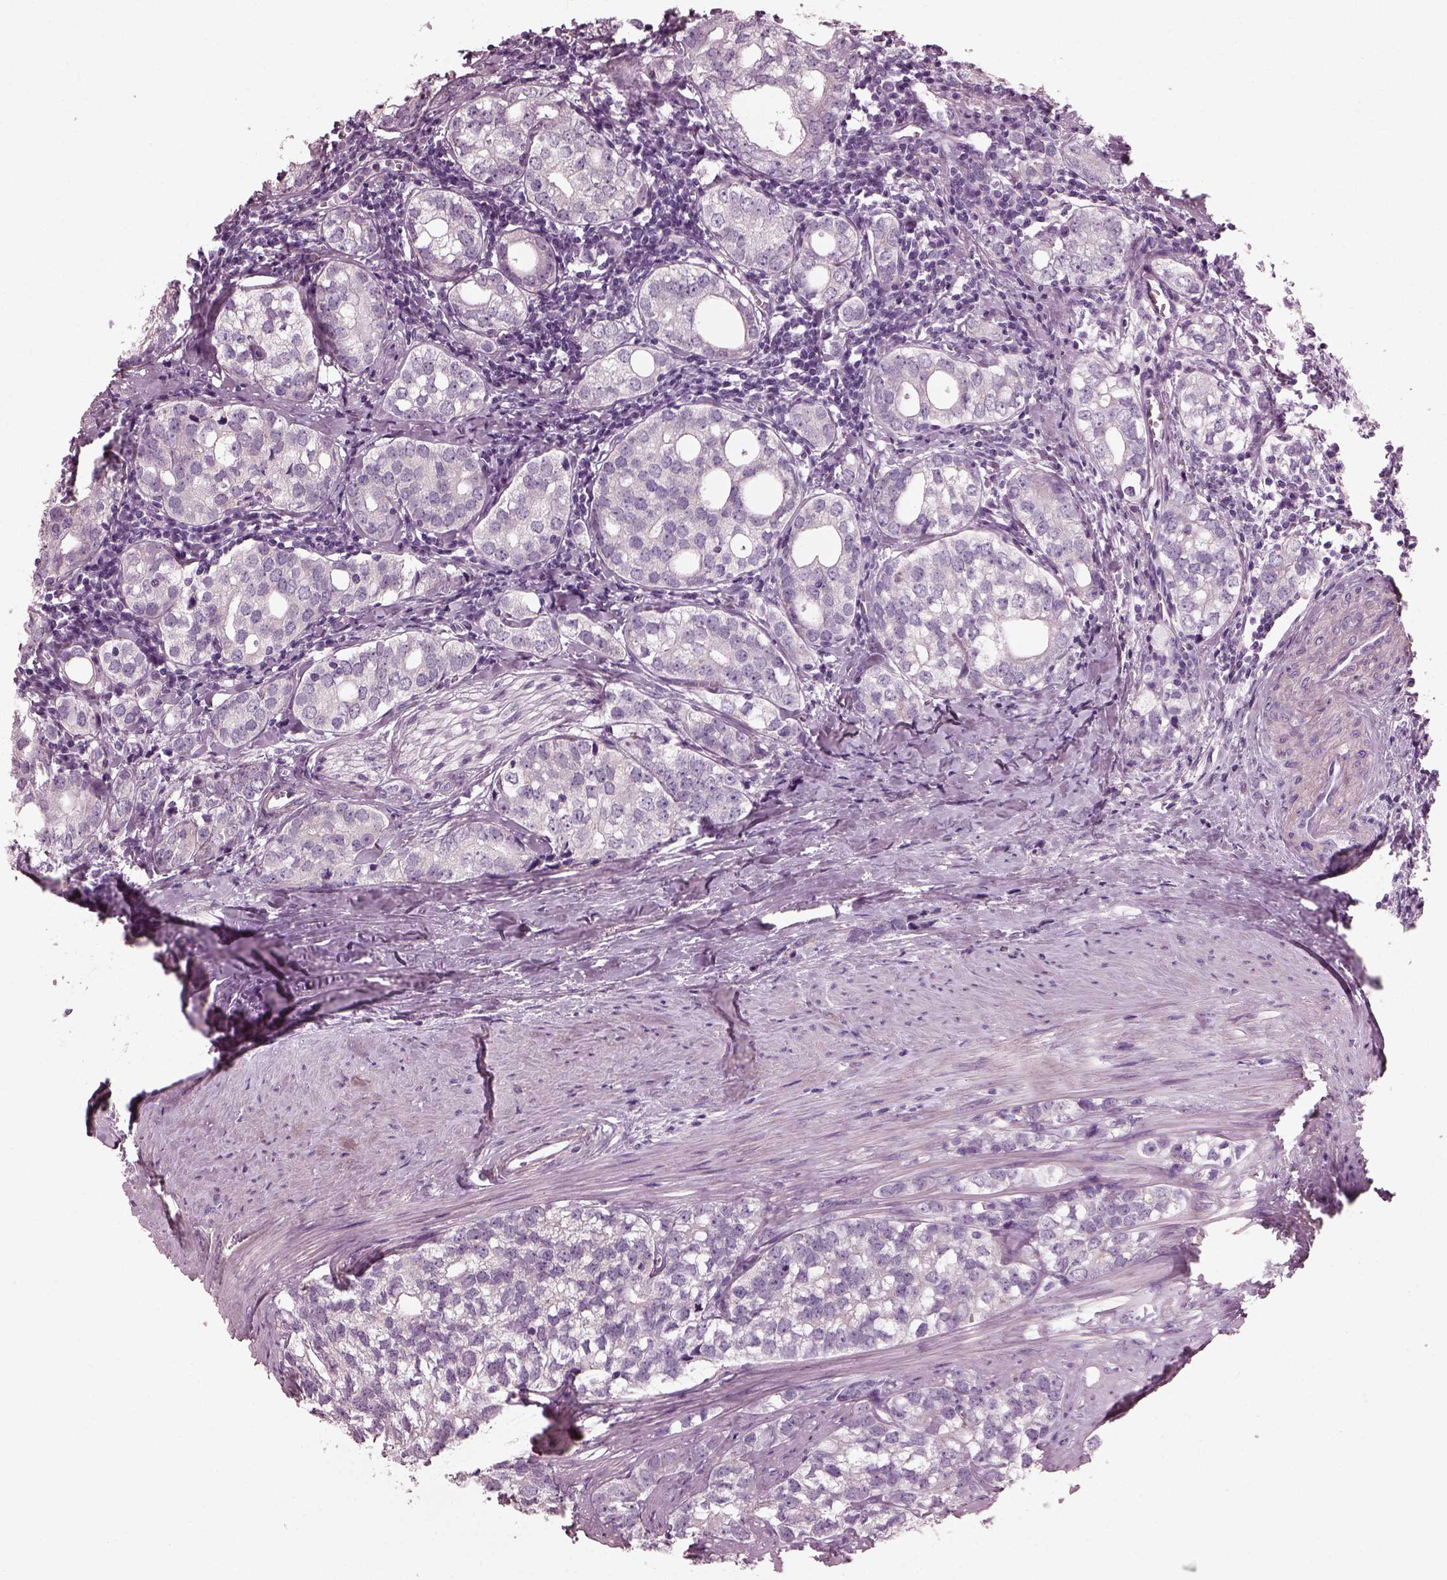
{"staining": {"intensity": "negative", "quantity": "none", "location": "none"}, "tissue": "prostate cancer", "cell_type": "Tumor cells", "image_type": "cancer", "snomed": [{"axis": "morphology", "description": "Adenocarcinoma, NOS"}, {"axis": "topography", "description": "Prostate and seminal vesicle, NOS"}], "caption": "Protein analysis of prostate adenocarcinoma reveals no significant staining in tumor cells.", "gene": "BFSP1", "patient": {"sex": "male", "age": 63}}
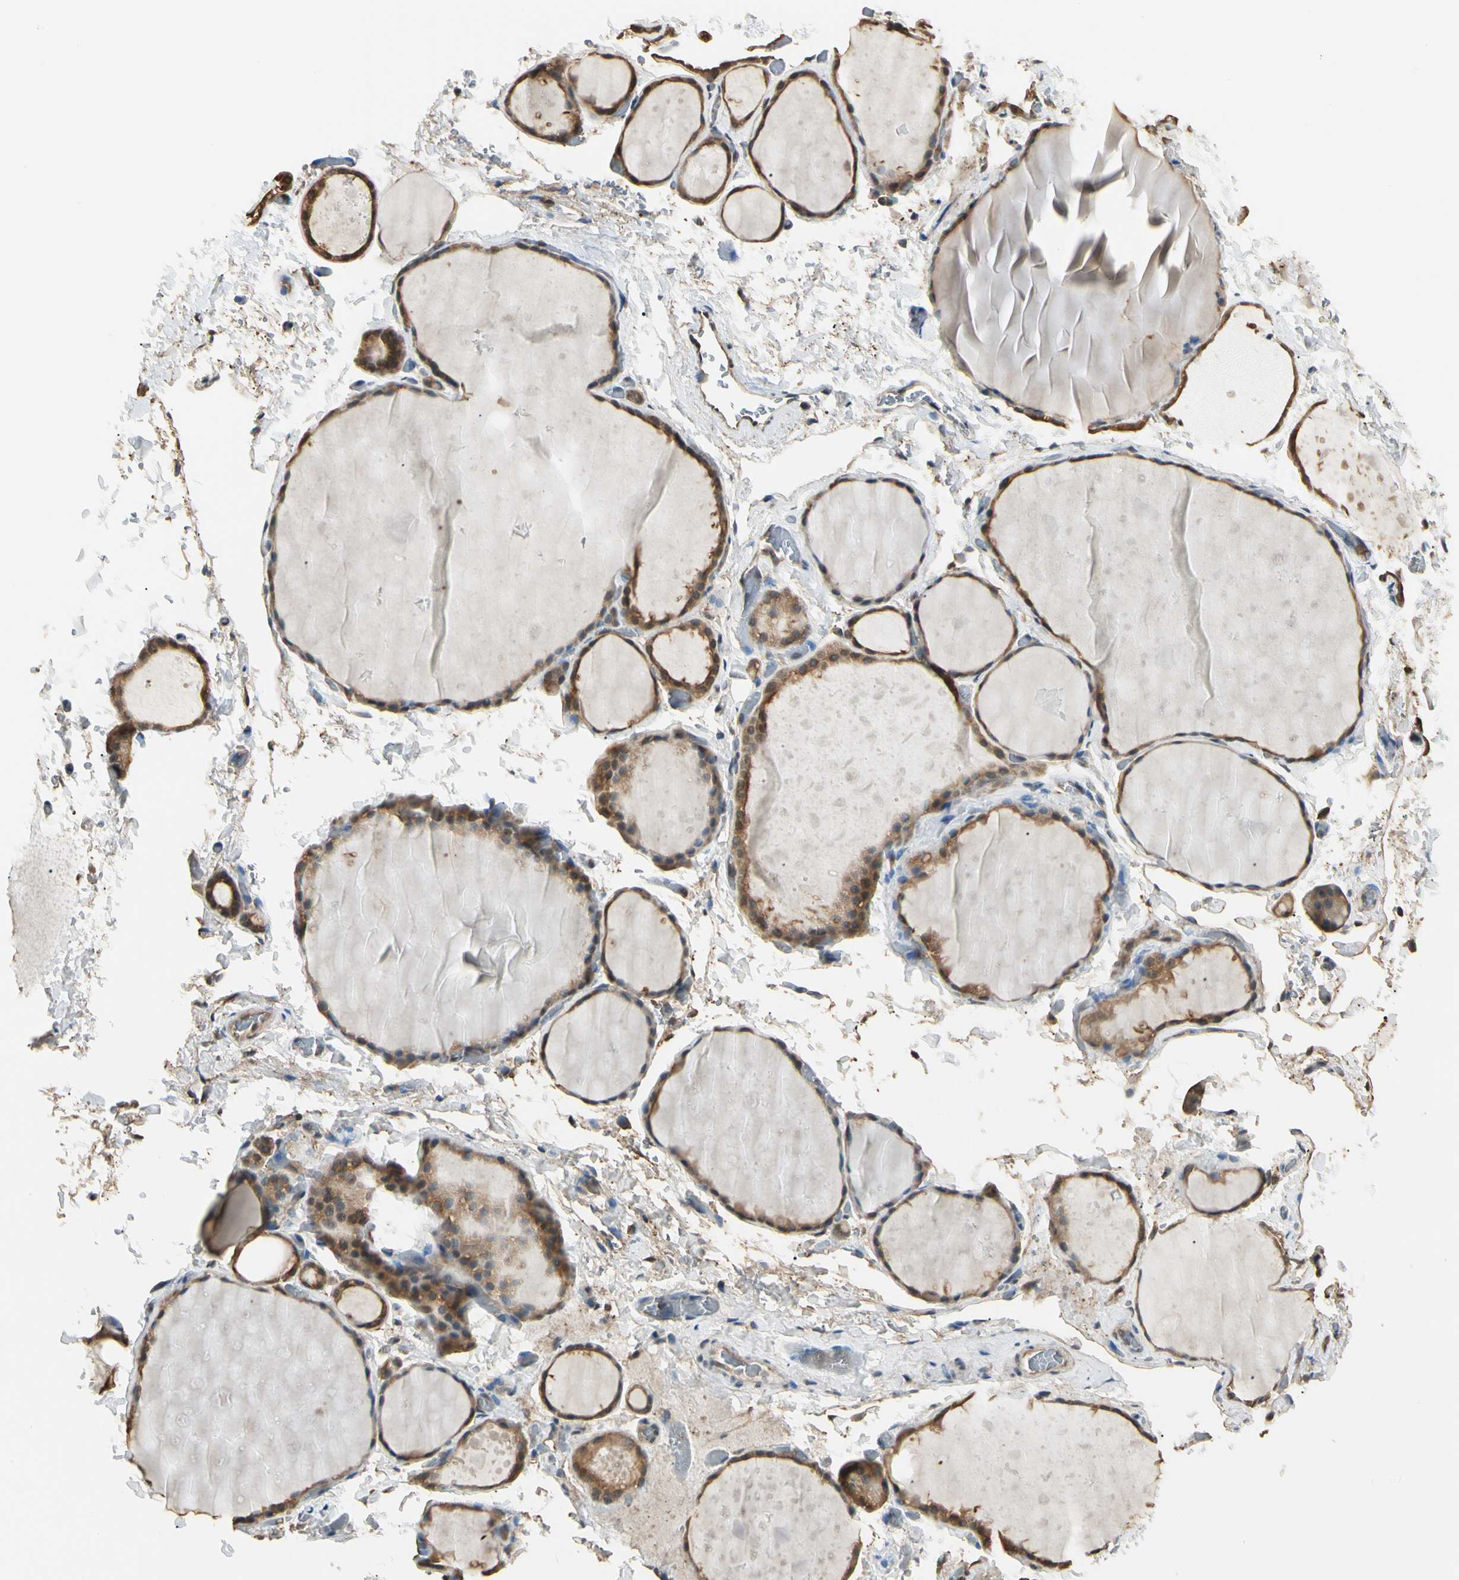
{"staining": {"intensity": "moderate", "quantity": ">75%", "location": "cytoplasmic/membranous,nuclear"}, "tissue": "thyroid gland", "cell_type": "Glandular cells", "image_type": "normal", "snomed": [{"axis": "morphology", "description": "Normal tissue, NOS"}, {"axis": "topography", "description": "Thyroid gland"}], "caption": "Brown immunohistochemical staining in benign human thyroid gland exhibits moderate cytoplasmic/membranous,nuclear positivity in about >75% of glandular cells. The staining is performed using DAB brown chromogen to label protein expression. The nuclei are counter-stained blue using hematoxylin.", "gene": "YWHAE", "patient": {"sex": "male", "age": 76}}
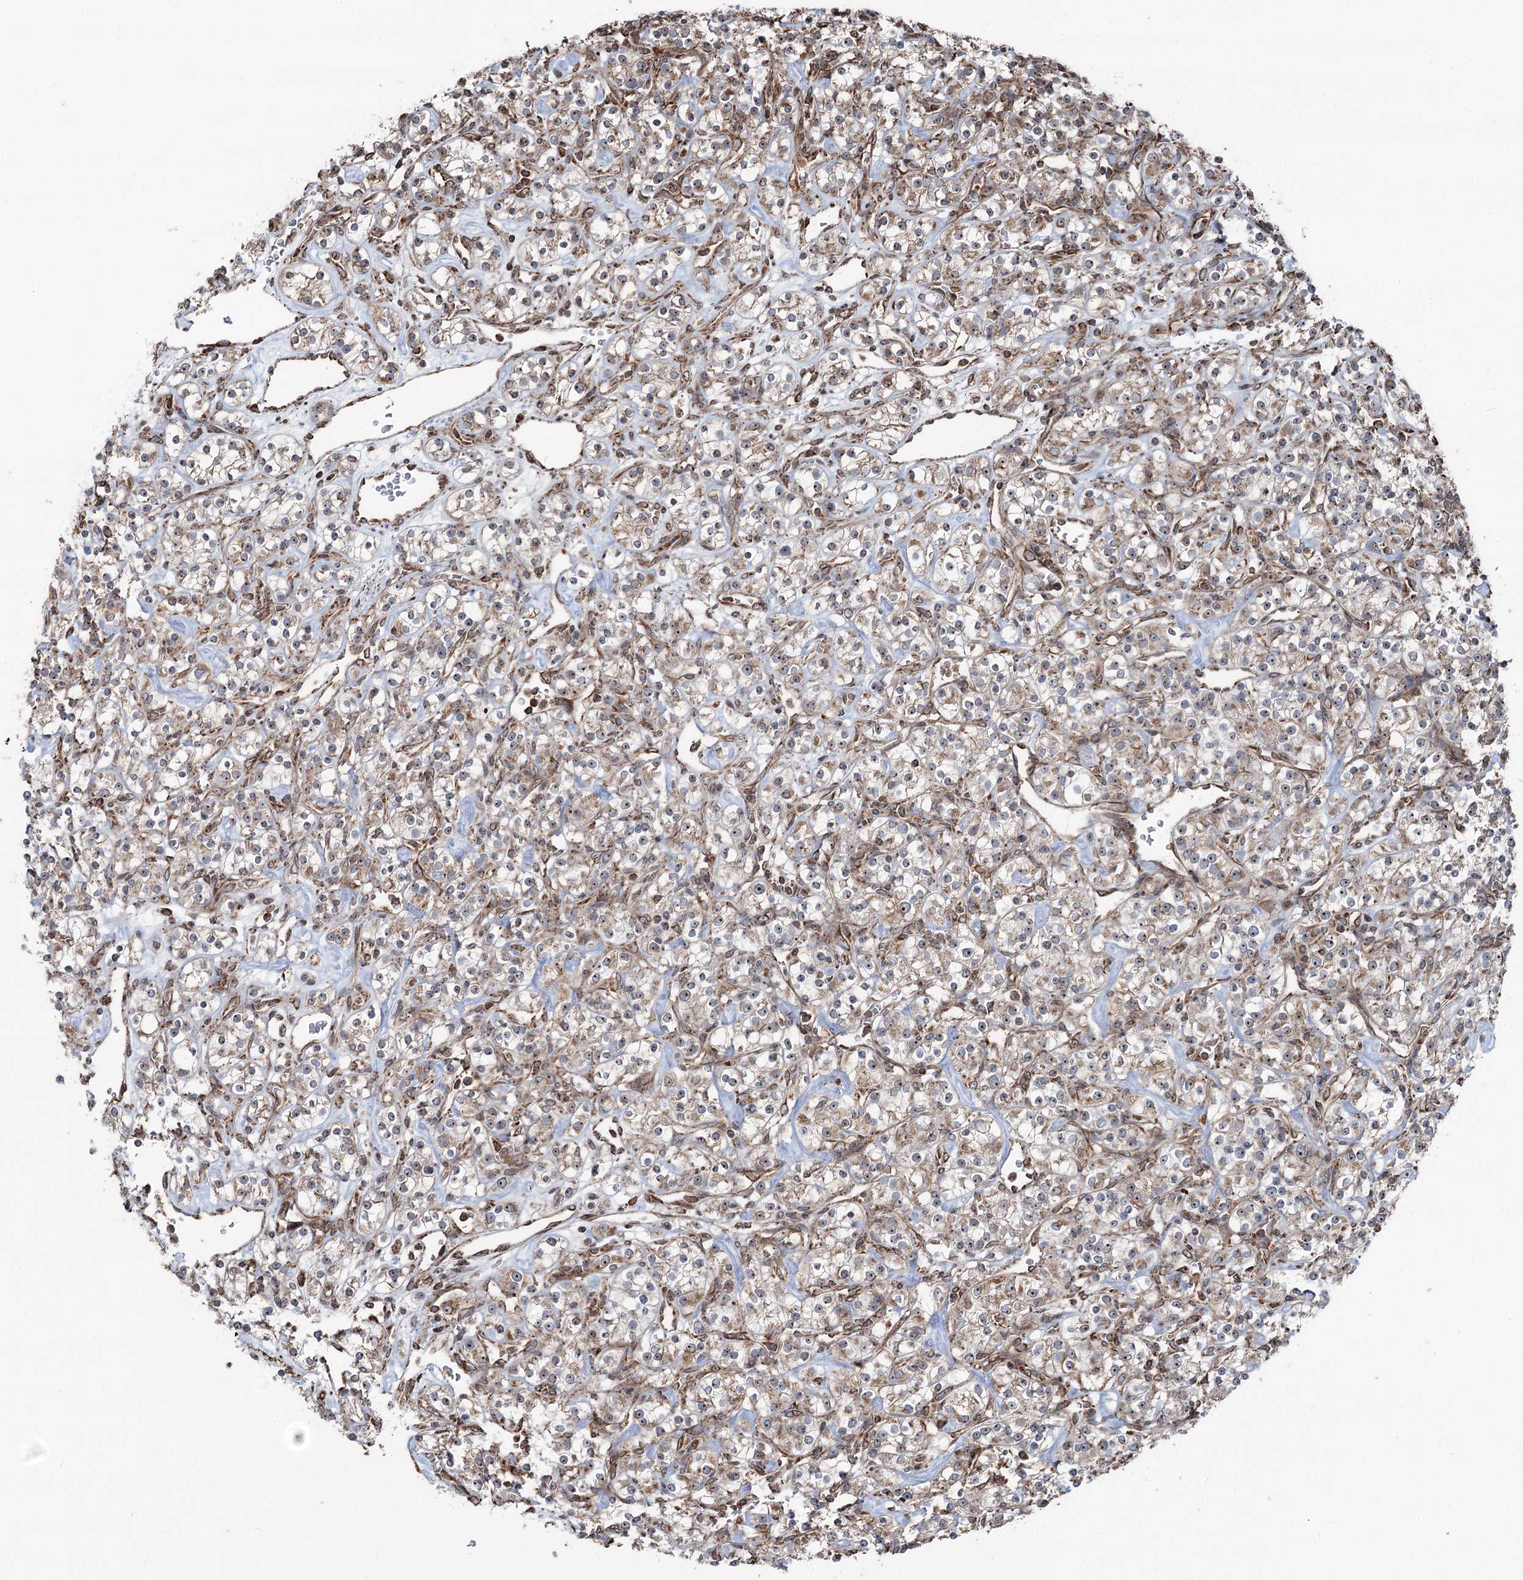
{"staining": {"intensity": "weak", "quantity": ">75%", "location": "cytoplasmic/membranous,nuclear"}, "tissue": "renal cancer", "cell_type": "Tumor cells", "image_type": "cancer", "snomed": [{"axis": "morphology", "description": "Adenocarcinoma, NOS"}, {"axis": "topography", "description": "Kidney"}], "caption": "Protein staining shows weak cytoplasmic/membranous and nuclear expression in approximately >75% of tumor cells in adenocarcinoma (renal).", "gene": "STEEP1", "patient": {"sex": "male", "age": 77}}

**Work instructions**
Gather every line from the listing above in which "nuclear" appears, and copy those lines.

**Task answer**
{"staining": {"intensity": "moderate", "quantity": ">75%", "location": "cytoplasmic/membranous,nuclear"}, "tissue": "thyroid gland", "cell_type": "Glandular cells", "image_type": "normal", "snomed": [{"axis": "morphology", "description": "Normal tissue, NOS"}, {"axis": "topography", "description": "Thyroid gland"}], "caption": "Brown immunohistochemical staining in benign human thyroid gland exhibits moderate cytoplasmic/membranous,nuclear positivity in about >75% of glandular cells. The staining is performed using DAB brown chromogen to label protein expression. The nuclei are counter-stained blue using hematoxylin.", "gene": "YWHAE", "patient": {"sex": "male", "age": 76}}
{"staining": {"intensity": "weak", "quantity": ">75%", "location": "cytoplasmic/membranous,nuclear"}, "tissue": "renal cancer", "cell_type": "Tumor cells", "image_type": "cancer", "snomed": [{"axis": "morphology", "description": "Adenocarcinoma, NOS"}, {"axis": "topography", "description": "Kidney"}], "caption": "Protein staining shows weak cytoplasmic/membranous and nuclear expression in approximately >75% of tumor cells in adenocarcinoma (renal).", "gene": "STEEP1", "patient": {"sex": "male", "age": 77}}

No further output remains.